Tudo na espiritualidade salesiana é muito pessoal e adaptado à qualidade do
coração do homem ou da mulher que procura amar a Deus com todas as suas forças.
Cada indivíduo tem um modo original de conformar-se, ao Senhor que modula cada
um de nós pela inspiração incessante do Espírito Santo e é isto sinal visível
dum humanismo devoto que percorre o ciclo: iniciativa de Deus, resposta humana;
amor de Deus, caridade humana e assim progressivamente.
Vê-se então, claramente
entendido, que discernimento é a arte da vida espiritual, na qual eu compreendo
como Deus se comunica comigo e a verdadeira resposta que a Ele devo oferecer.
Há uma inteligência contemplativa. Uma via contemplativa e sapiencial que nos
protege dos desvios, do fundamentalismo, dos exageros e nos situa num contínuo
crescimento nas virtudes.

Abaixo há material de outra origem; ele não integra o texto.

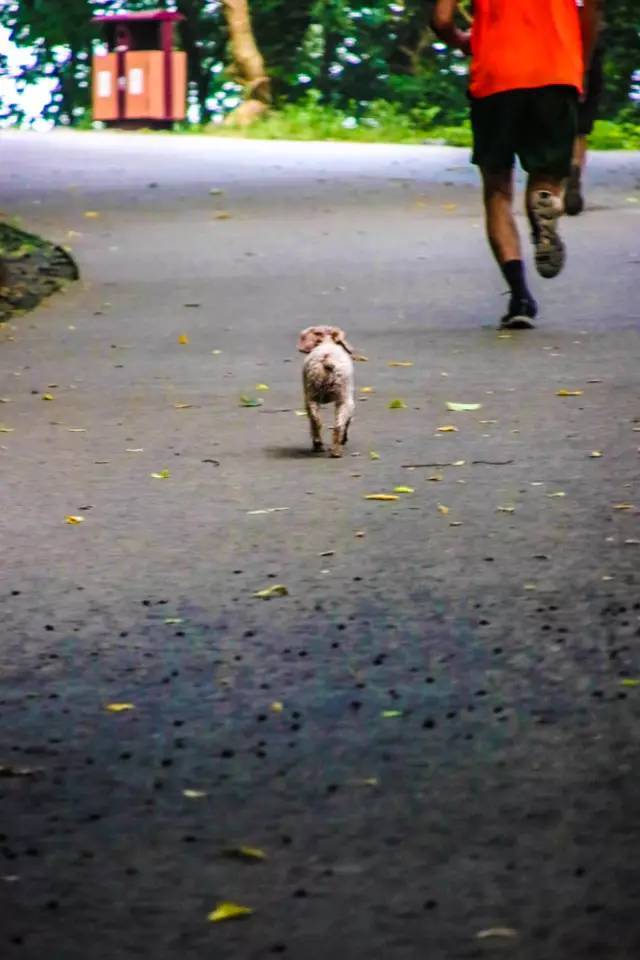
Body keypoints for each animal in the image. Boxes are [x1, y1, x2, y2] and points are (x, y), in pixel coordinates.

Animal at [296, 322, 356, 458]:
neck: (326, 342)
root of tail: (326, 359)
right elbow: (348, 421)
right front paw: (345, 439)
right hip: (343, 397)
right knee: (338, 426)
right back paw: (336, 451)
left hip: (311, 396)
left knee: (316, 421)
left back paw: (318, 445)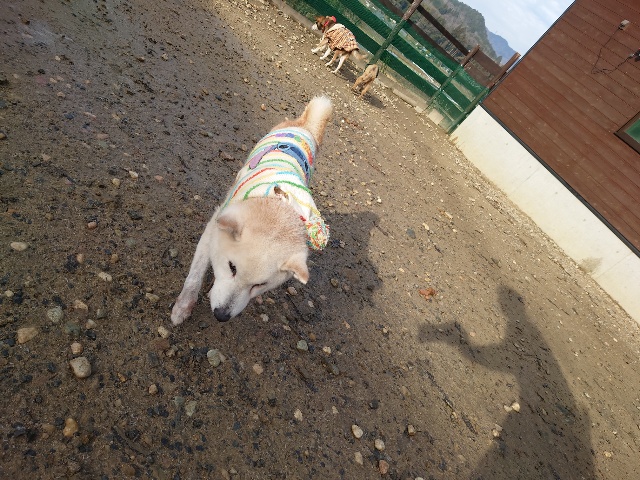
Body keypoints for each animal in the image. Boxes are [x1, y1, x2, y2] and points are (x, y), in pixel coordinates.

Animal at [171, 96, 333, 324]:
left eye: (259, 285)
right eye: (232, 267)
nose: (221, 315)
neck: (279, 209)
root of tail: (304, 126)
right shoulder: (213, 227)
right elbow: (195, 275)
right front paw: (183, 307)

Deste modo, somente pode-se assumir a vontade de Deus
em nossa vida na medida em que formos capazes de sermos adultos na fé e assim,
não haverá espaço para comércio com Deus ou excesso de amor próprio que
determina como deve ser este ou aquele acontecimento. Seremos pessoas livres,
capazes de andar com fé pela vida, de transcender a nós mesmos, reconhecer-nos
pessoas amadas e por isso amantes, não simplesmente na idéia, mas, no concreto
do cotidiano.
Discernir o bem do mal, o bom do
ruim, o motivo e as conseqüências de cada ato, mesmo se foi omisso, sem a
pesada idéia moral de julgamento e condenação, tendo em mente o olhar cuidadoso
de um Deus que ama sem medida e de um ser humano, embora imperfeito, mas
querido e amado pelo seu Deus, é atitude que revela fé madura e conhecimento de
si. Ser quem se é e sê-lo perfeitamente, como ensina São Francisco de Sales, é
processo de filtragem de todas as coisas, para ficar somente com o essencial, é
sinal de sabedoria, de beleza e de virtude. E o mais bonito é que nesse
processo vamos encontrar a santidade, esse dom revelado a cada pequena tarefa
na casa que somos, na casa que temos, a cada simples gesto de lapidação como,
ser mais paciente, sorridente, mais disponível para ajudar as pessoas. A cada
passo, o discernimento espiritual nos conduzirá a configurar-nos a Cristo. Isso
implicará sofrimento por ver a dor do irmão abandonado, tratado com indiferença
e espoliado pelos poderosos desse mundo ou para descobrirmo-nos também nessas
atitudes e pôr-nos em processo de conversão à luz do rosto misericordioso do
Pai querido. No fim tudo é graça, e o caminho que parecia longo e difícil,
fez-se singular, o que era amargo torna-se doce, pois em companhia Daquele que
é a razão, se tem sempre o impulso necessário.
Trilhar pelos caminhos da
verdadeira devoção é comprometer-se em ser melhor a cada dia, segundo o
Evangelho. Por isso a importância de discernir corajosamente o que me faz ser
mais fiel ao Cristo. Em casa, na Igreja, no trabalho, no lazer, como já foi
dito, há sempre o perigo de confundirmos nossa vontade pessoal, nossos
interesses e limitações com a Vontade de Deus. É nessas horas em que invocamos
o auxílio do Espírito Santo, buscamos ajuda de alguém para pôr mais luz na
estrada, a fim de decidir pela melhor perspectiva da santidade e do amor que
torna tudo pleno. E quando o discernimento tornar-se muito difícil ouviremos
mais uma vez o sábio conselho de nosso santo: Fique em Paz, o mesmo Deus que o colocou nessa situação, o
conduzirá com sua mão, até o fim. Fique em paz.